Catholic University of America has selected John Garvey, the dean of Boston College's law school, as its next president, choosing him over the other finalist, H. James Towey, the controversial president of Pennsylvania's Saint Vincent College. The selection of Garvey, which was reported by The Washington Post and confirmed early Tuesday by a university spokesman, would make him the third lay president at Catholic, with the last serving from 1978 to 1982. Garvey taught law at the Universities of Kentucky, Michigan and Notre Dame before going to Boston College, where he has been a popular and well-respected dean. Sources confirmed that Towey -- who headed President George W. Bush's Office of Faith-Based Initiatives and has had a rocky tenure, marked by significant conflict with the faculty, at Saint Vincent -- was the other finalist.
The University of Waterloo said Monday that it would suspend its football team from competition in the 2010-11 academic year because of rampant steroid use by team members. The university's statement said that it had ordered teamwide drug testing after reports that police were investigating a player for trafficking in steroids. Canwest News Service reported that as many as nine players tested positive for using performance enhancing drugs.
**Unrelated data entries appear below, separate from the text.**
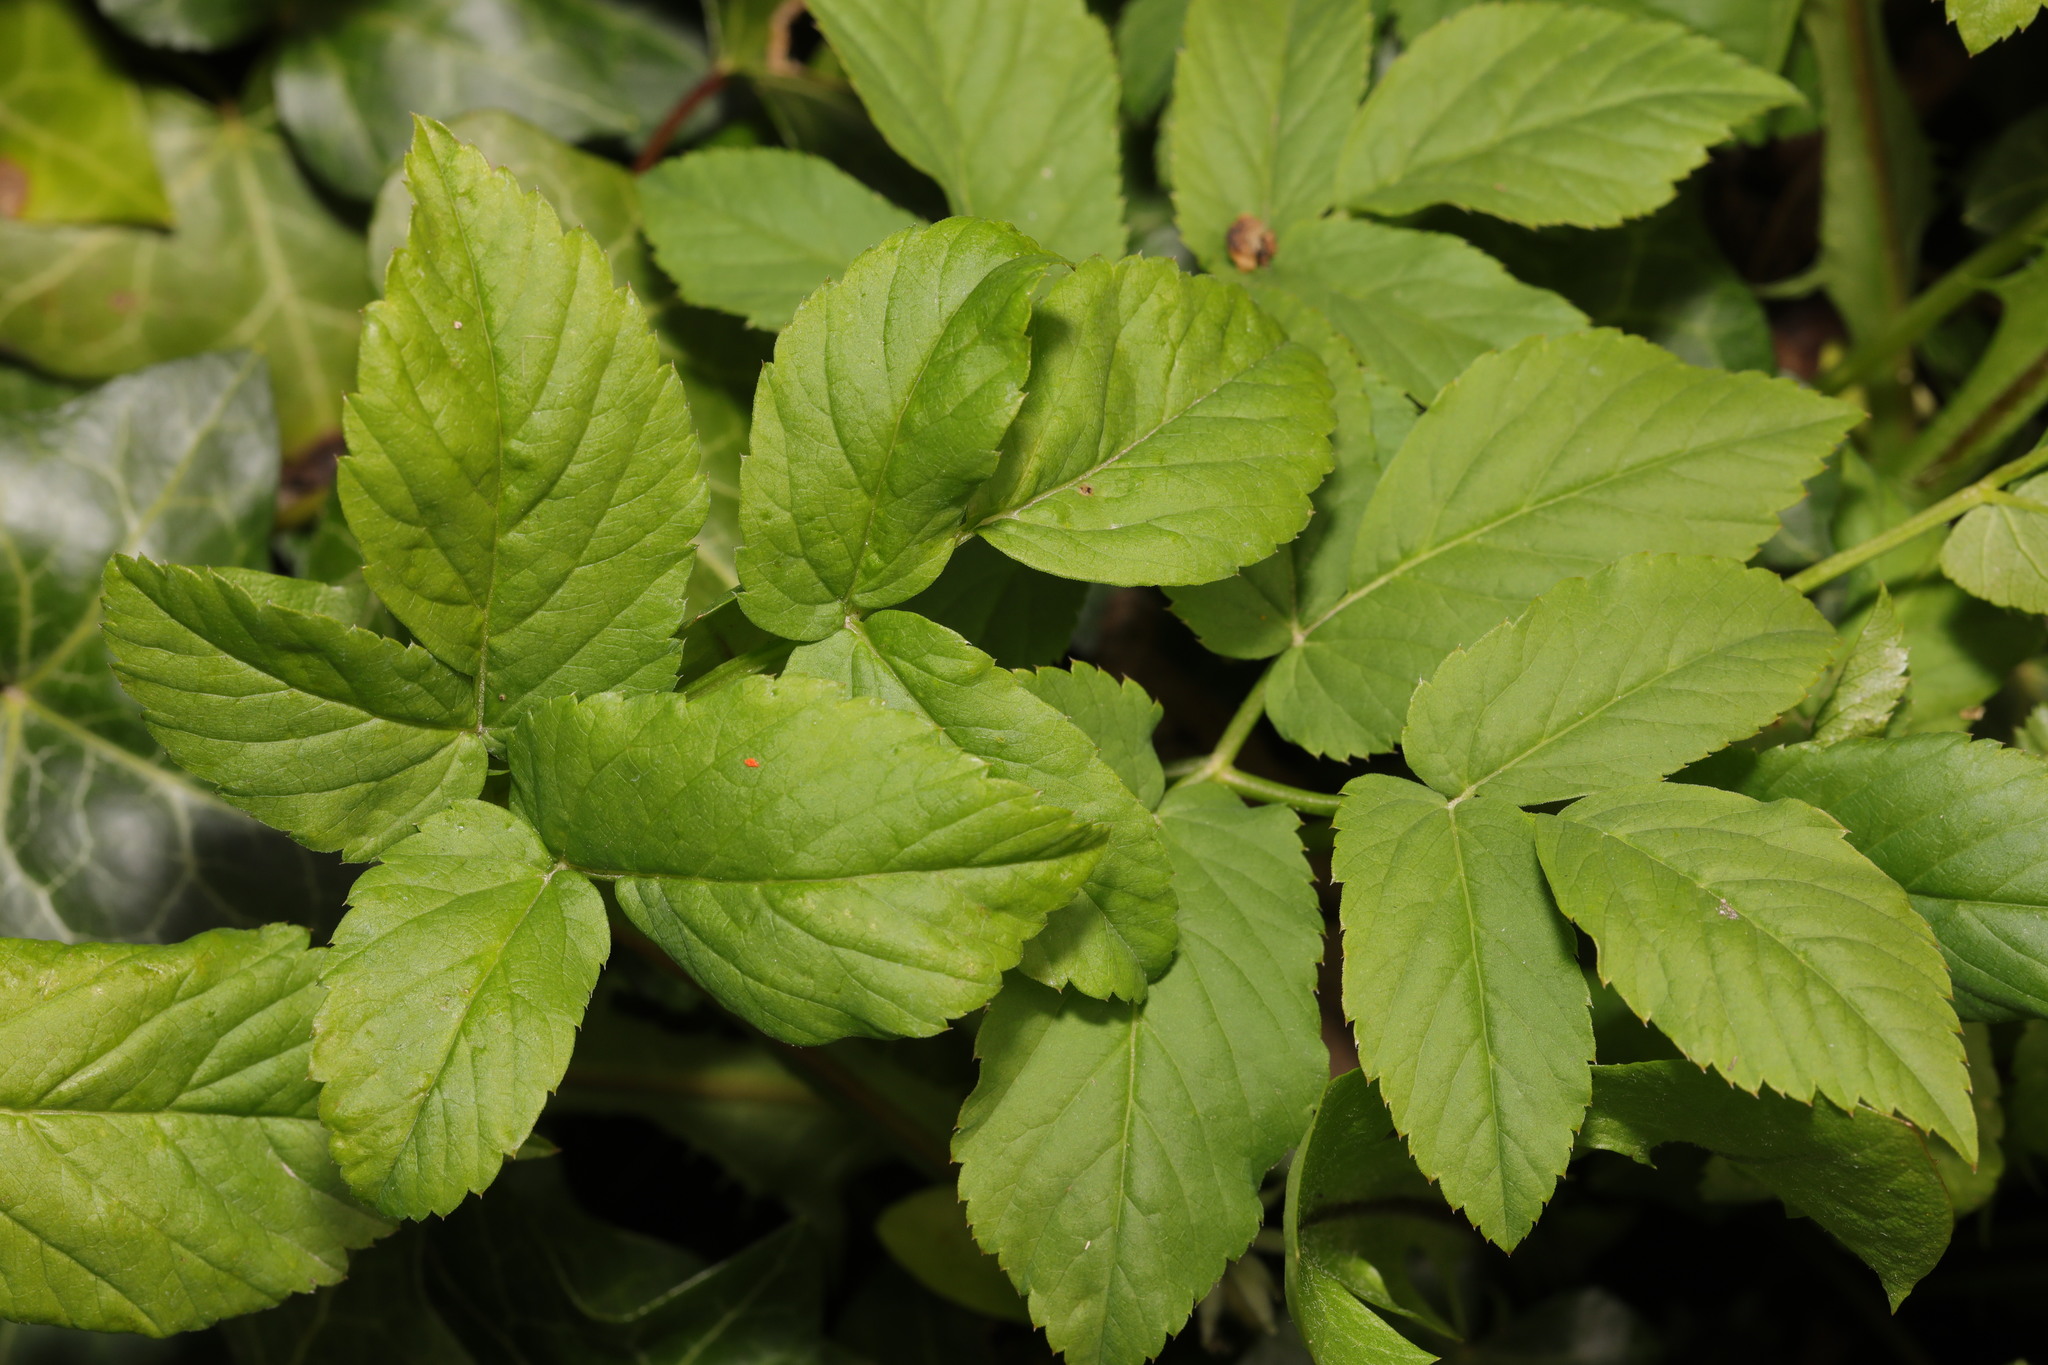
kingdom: Plantae
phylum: Tracheophyta
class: Magnoliopsida
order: Apiales
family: Apiaceae
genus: Aegopodium
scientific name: Aegopodium podagraria
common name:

An official of Canadian Interuniversity Sport, the country's college sports governing body, called the situation "the most significant doping issue" in its history.
The U.S. Department of Education has written a letter notifying colleges that the copyright provisions attached last fall to the Higher Education Opportunity Act of 2008 will take effect in July. The provisions, meant to help curb illegal sharing of copyrighted material such as music files on campus networks, require institutions to educate their students on what constitutes illegal sharing; deter them from engaging in such sharing; and develop plans to “offer alternatives to illegal downloading.”
Oxford University Press has issued a revised press release about the results of one of its programs involving open access publishing. The earlier release suggested a broad scholarly hesitancy to use open access and the revised announcement shows that the data were from one program. Supporters of open access were frustrated by the initial release (and angry at Inside Higher Ed for summarizing it, as comments here show). The revised release may be found here.
The Pennsylvania State System of Higher Education, which consists of 14 state universities, may convert some degrees to shared programs offered by faculty members at multiple campuses, rather than trying to provide full degrees at individual campuses, The Pittsburgh Post-Gazette reported. The fields being considered are French, German, Spanish and physics.
A student organization is urging Stanford University to use its power as a stockholder to back proxy votes that would require companies to investigate the sources of the minerals they use, The New York Times reported. The student group opposes the use of "conflict minerals," which are harvested in some countries when armed groups force villagers into mining them. If Stanford adopts standards on such proxy votes, it would be the first American university to take such a stance.
Legal threats and negotiations delayed for three years the publication of an article -- that finally appeared last week -- by the American Psychological Association, The New York Times reported. The article in question offers a critique of the rating scaled used by courts to determine if someone is a psychopath, and the Times reviews the various articles about whether the article or its treatment raise questions about fairness, accuracy and academic freedom.